C++

Forum

 
number in hexadecimal

ZimCa (26)
I need help i wont to try something like this

1
2
3
 
int a = 5;

string hex = a << hex;
Last edited on
mbozzi (3910)
 
 
std::cout << std::hex << my_number << "\n";
ZimCa (26)
Yes but i wont to do this

1
2
3
4
5
6
7
 
int a = 5;

address = a in hexidecimal ?

ReadProcessMemory(hProc, address, &nVal, (DWORD)sizeof(nVal), NULL);

cout << nVal << endl;
Last edited on
mbozzi (3910)
A number's value does not change when it is represented using a different base.

Edit: please use code tags.
Last edited on
ZimCa (26)
yes but how to int addres = a in hexidecimal ?
Last edited on
ZimCa (26)
1
2
3
4
5
6
7
8
9
10
11
12
 
for(NOS;NOS <= trazido;NOS+=4)
    {
        ofstream provera("SveProvereneAdrese\\ML1.txt");
        provera << hex  << NOS << endl;
        provera.close();
        fstream MemoryAddress("SveProvereneAdrese\\ML1.txt");
        LPVOID linee;
        MemoryAddress >> linee;
        cout << linee << endl;
        ReadValue(linee,app.c_str());
        MemoryAddress.close();
    }

here is my code
do you see i use ofstream and fstream to convert int nos value in hexedecimal
Last edited on
mbozzi (3910)
int address = a
Because 5 in decimal is the same value as 5 in hexadecimal, which is the same value as 0000 0101 in binary, which is the same value as 12 in ternary, and so on.
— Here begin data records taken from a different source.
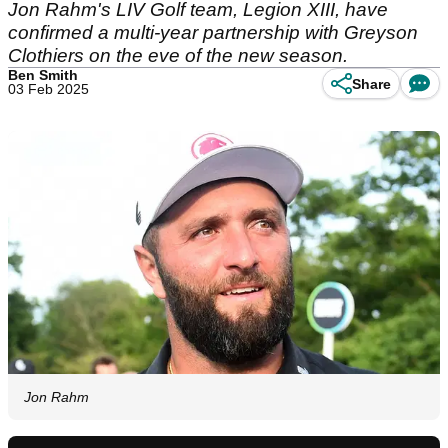
Jon Rahm's LIV Golf team, Legion XIII, have
confirmed a multi-year partnership with Greyson
Clothiers on the eve of the new season.
Ben Smith
Share
03 Feb 2025
Jon Rahm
You don't need to care how the number is represented. The number is the same value no matter how you choose to represent it.
Last edited on
ZimCa (26)
here is my problem i trying this

int a = 10 // 10 in hexadecimal = c
how to do
this LPVOID addres = a in hexadecimal
Last edited on
mbozzi (3910)
Use code tags, please.

Since `a' is an integer, you need to type-cast it to a void pointer.

Number bases have nothing to do with it.

LPVOID address = reinterpret_cast <void*> (a);
Last edited on
ZimCa (26)
Man its WORKS :DDDDDDDDDDD
ty <3
Topic archived. No new replies allowed.